Enfin, si les premiers moyeux avec frein à rétropédalage étaient mono-vitesse, on en trouve aujourd’hui à plusieurs vitesses intégrées (jusqu’à 9 vitesses pour le moyeu Sram i-Motion 9). Aucun frein à rétropédalage n’est compatible avec les dérailleurs classiques.

Les avantages du frein à rétropédalage

Le frein à rétropédalage promet une longue durée de vie et règle tous les soucis mécaniques du cycliste avec son système de freinage ! Il n’a besoin d’aucun entretien régulier, puisque son mécanisme est protégé de l’usure à l’intérieur du moyeu et qu’il n’y a ni câble ni levier à régler. Il n’est pas exposé à la casse, aux infiltrations d’eau ou de boue, et reste efficace sous la pluie.
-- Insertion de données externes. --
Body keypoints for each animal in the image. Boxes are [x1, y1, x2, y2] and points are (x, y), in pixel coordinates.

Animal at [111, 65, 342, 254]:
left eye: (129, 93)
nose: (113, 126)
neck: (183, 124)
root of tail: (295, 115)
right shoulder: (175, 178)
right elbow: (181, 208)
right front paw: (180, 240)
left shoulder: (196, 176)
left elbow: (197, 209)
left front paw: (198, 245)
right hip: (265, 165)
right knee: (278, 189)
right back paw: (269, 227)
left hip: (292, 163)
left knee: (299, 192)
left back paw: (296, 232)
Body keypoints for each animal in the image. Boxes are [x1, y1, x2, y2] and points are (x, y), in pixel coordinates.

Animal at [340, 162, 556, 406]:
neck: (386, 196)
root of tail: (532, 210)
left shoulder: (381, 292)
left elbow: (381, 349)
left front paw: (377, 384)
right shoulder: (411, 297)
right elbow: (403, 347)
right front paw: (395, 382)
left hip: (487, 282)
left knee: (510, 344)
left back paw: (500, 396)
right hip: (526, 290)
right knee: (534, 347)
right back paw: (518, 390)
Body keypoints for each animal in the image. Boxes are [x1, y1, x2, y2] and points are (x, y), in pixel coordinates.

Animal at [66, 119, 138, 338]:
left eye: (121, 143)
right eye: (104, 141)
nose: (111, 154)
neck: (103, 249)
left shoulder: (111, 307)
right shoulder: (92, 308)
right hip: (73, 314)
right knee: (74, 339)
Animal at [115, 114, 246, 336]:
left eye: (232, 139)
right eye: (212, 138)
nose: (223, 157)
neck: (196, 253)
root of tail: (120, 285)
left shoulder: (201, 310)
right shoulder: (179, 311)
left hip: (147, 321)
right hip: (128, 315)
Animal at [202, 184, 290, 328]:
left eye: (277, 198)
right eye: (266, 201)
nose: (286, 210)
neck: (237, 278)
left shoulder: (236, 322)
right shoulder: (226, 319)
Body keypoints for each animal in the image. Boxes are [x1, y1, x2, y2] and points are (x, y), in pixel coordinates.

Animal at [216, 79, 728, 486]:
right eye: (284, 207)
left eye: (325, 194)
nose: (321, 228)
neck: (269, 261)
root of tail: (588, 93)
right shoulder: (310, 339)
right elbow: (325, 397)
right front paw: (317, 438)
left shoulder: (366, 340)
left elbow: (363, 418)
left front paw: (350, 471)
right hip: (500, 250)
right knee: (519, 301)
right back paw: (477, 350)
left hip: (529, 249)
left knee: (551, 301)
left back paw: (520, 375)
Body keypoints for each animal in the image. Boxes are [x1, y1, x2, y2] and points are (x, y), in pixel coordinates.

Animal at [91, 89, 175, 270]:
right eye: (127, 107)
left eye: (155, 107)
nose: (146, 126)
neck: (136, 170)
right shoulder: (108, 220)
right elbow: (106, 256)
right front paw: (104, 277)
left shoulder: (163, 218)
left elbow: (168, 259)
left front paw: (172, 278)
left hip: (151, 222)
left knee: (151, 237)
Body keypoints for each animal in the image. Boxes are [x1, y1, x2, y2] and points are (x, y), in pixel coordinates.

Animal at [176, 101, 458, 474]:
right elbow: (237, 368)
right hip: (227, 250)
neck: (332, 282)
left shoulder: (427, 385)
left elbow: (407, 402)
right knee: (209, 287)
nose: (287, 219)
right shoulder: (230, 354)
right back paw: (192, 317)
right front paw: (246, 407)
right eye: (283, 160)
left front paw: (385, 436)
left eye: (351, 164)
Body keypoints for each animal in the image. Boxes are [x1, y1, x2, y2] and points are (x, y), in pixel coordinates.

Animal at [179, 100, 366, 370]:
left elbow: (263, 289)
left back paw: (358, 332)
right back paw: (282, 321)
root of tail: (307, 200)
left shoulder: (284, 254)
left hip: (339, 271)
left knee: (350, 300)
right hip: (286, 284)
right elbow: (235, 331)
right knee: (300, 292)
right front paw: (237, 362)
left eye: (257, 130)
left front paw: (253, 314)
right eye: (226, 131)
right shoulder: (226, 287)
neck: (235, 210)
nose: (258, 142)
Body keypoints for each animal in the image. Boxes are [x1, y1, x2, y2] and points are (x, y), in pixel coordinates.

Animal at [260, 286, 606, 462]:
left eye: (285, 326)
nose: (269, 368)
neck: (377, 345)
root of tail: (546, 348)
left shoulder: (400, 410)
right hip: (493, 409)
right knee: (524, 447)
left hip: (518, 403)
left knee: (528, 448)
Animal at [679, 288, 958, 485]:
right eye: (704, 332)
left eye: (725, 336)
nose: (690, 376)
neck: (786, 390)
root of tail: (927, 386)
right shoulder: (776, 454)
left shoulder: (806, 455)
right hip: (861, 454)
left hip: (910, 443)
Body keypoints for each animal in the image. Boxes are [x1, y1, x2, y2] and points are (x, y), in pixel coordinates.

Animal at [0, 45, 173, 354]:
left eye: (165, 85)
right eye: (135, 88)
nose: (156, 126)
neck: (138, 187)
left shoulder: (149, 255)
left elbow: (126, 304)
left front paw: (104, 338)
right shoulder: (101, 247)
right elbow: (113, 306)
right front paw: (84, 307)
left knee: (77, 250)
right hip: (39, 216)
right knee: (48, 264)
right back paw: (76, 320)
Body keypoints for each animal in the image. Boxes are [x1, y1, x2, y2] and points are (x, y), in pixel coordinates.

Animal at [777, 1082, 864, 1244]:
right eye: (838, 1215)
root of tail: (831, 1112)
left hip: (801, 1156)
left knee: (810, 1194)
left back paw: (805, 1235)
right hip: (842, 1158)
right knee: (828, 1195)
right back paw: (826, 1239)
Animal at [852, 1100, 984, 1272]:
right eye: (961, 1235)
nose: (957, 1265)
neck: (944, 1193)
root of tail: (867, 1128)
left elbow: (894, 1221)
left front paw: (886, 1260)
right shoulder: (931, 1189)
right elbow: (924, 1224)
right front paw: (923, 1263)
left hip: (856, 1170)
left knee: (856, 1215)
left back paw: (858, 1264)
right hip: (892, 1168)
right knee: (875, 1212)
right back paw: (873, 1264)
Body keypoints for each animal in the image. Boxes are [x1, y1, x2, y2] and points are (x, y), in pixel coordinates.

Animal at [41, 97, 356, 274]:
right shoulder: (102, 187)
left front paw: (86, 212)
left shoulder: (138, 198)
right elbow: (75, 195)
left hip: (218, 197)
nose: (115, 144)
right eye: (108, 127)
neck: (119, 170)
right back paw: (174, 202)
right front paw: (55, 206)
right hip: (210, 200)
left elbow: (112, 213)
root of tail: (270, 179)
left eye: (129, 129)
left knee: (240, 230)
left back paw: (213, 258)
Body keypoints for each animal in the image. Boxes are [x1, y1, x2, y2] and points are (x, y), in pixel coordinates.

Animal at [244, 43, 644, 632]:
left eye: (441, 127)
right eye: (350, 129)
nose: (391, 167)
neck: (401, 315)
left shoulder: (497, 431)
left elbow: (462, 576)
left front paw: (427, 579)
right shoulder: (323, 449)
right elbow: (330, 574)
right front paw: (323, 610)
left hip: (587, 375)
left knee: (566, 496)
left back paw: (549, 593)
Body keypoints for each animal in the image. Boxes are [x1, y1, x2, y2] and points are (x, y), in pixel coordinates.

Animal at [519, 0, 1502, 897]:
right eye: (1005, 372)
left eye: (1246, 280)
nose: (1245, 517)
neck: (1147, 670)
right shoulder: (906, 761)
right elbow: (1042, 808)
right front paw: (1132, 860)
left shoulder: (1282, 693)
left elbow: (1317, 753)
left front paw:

Comment gérer un frein à rétropédalage ?

Parce qu’il n’utilise pas de levier au guidon comme la plupart des freins de vélo, et s’actionne avec les pieds au niveau du pédalier, un frein à rétropédalage nécessite un certain temps d’adaptation pour un novice. Sa bonne maîtrise reste une question d’habitude, et la phase d’apprentissage peut réserver quelques petits pièges que l’on peut facilement éviter en anticipant au mieux les choses.
Il faut principalement savoir qu’après avoir actionné le frein, une fois la bicyclette arrêtée, il n’est pas possible de changer la position des manivelles/pédales. Sur des arrêts précipités ou par manque d’expérience du rétropédalage, le cycliste pourra ainsi retrouver ses manivelles à la verticale, qui rendront le redémarrage plus délicat, en particulier en montée, puisque le premier appui sur la pédale sera plus difficile à trouver ! On conseille donc d’anticiper au mieux les événements pour éviter cet écueil, en ralentissant à l’approche des points chauds (feux rouges, carrefours, changements de direction…), plutôt que de s’exposer au risque d’un arrêt précipité.
Enfin, pour les cyclistes urbains que se poseraient la question du ressenti du freinage, on précise qu’il est plutôt souple tout en restant puissant. Quant à son actionnement, il ne s’agit évidemment pas de « pédaler en arrière » mais d’appuyer très légèrement sur les pédales, dans le sens contraire du pédalage.
Comme tout frein arrière, le frein à rétropédalage peut provoquer le dérapage de la roue arrière, surtout s’il est sollicité dans la précipitation, avec force.